Was working remotely. Still am.

Didn't really affect my work. I continued to be as productive as I used to be. (I do some coding, some teaching, some investing.)

But I took a total break from alcohol for 2 reasons:

1. a couple of times when I wanted to drive my car out somewhere I couldn't because I was probably over the legal limit (and I never drive with alcohol on my breath).

2. I'm well aware that alcohol in large quantities cannot be good for health.

I've now had six months of complete sobriety. The result: my productivity, my drive, my passion for work have gone down. And no, I don't crave alcohol.

So I'm going to re-start drinking alcohol intermittently and moderately to see if it's what's missing.

My question for HN'ers: please share whether you drink alcohol while working, and how much. How does the drinking affect your work. And please also clarify what kind of work you do (e.g. Coding, People Management, Media Creative, etc.).


  👤 caser Accepted Answer ✓
I quit drinking ~9 years ago. I tried to start several companies while drinking, built and exited a company after quitting. Now I work as an exec coach w/ a focus on recent applied research in behavioral psychology. All that to say, I’ve thought a lot about both healthy / unhealthy alcohol use and productivity. Here’s my $0.02.

I’m not of the mind that no one should drink, but if you’re noticing that it’s hard to work and be productive without alcohol, you might want to explore that more before going back to drinking.

It could be as simple as you’re using alcohol to get past the initial discomfort of starting a task / etc, or it could be that it’s a way of avoiding some deeper emotional issue (anxiety, depression, ptsd, etc).

Regardless, even if you continue drinking, it would be ideal if you could access vitality and excitement and productivity without needing alcohol, so you can freely choose when to drink and when not to. If you can’t be productive without drinking, on some level you’ve developed a dependence on it, and this is not typically a great place to be. Even if you never have major consequences, it just tends to make the joy of everything else a little duller.

The fact that you’ve quit for 6 months and still aren’t feeling more excited seems indicative that something else is going on, whether you’ve replaced alcohol with something else (caffeine, nicotine), you actually don’t enjoy your work, or you were drinking quite a bit and your brain is still recovering. It can take 6-24 months for people who were significantly alcohol dependent to get through “post acute withdrawal” and return to normal brain activity. If you drink during that period, it more or less resets.

Anyways, hope the above is helpful for some context. If you want to talk, drop me a note.


👤 version_five
I drink more than I should, but never during work. When i worked in a real office, there would occasionally be a lunch or something where I had a beer, and it just made me tired and unproductive for the rest of the day.

Same as you, I find myself drinking more with being mostly stuck at home. But I find it completely incompatible with work. I spend part of my time coding, part on project management, and part talking to clients (I have my own business). I would consider it very disrespectful to meet with other people for work while even remotely under the influence. And if I'm working by myself, alcohol makes me lazy and stupid, so I would find it not compatible with getting work done.

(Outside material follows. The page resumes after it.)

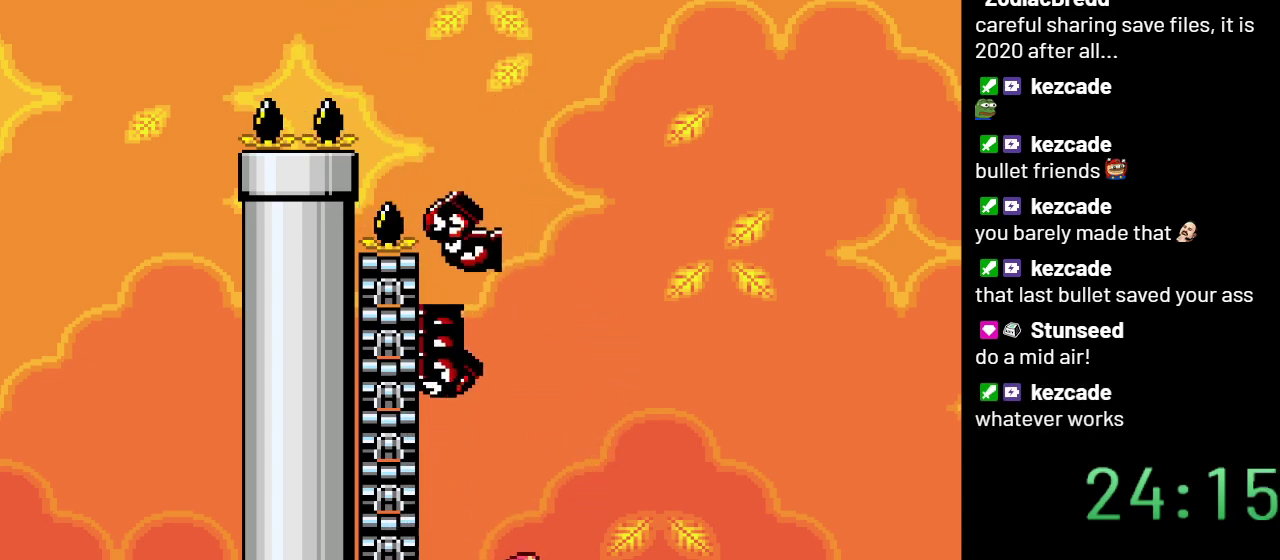
{"buttons": ["Y", "DPAD_RIGHT"], "events": [[33, "DPAD_RIGHT", "up"], [367, "DPAD_RIGHT", "down"]]}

To be clear, I enjoy having a drink, almost certainly too much. But I don't see the overlap with work at all. The only real advice I can give (and i don't want to judge) is to make sure drinking doesn't just improve your perception of how well you're working, and actually makes you more productive. And maybe it's better to have a drink to let off some steam after work vs mixing the two. But it's a personal thing so ymmv obviously


👤 zamadatix
I'll have the occasional normal glass of wine or the occasional beer during hours in a "it's a nice drink" sort of way not a "I'd really like alcohol now" way. I think even more often than that like a regular drink at lunch or something isn't uncommon for people but IMHO if you're getting over the legal limit (during work) then you're taking things a bit far. Nothing wrong with calling it a day early or with having fun outside of doing work once in a while but if you're not fit to drive you're not fit to teach or invest - regardless whether you feel like you are or can get away with doing so most of the time.

Same with "And no, I don't crave alcohol.". If you feel you have low productivity, low drive, and low passion without alcohol so you're going to restart drinking with hopes all that comes back then... you crave alcohol you have just separated the thing from the effects in an effort to make it seem like it's somehow not the alcohol you crave it's something else.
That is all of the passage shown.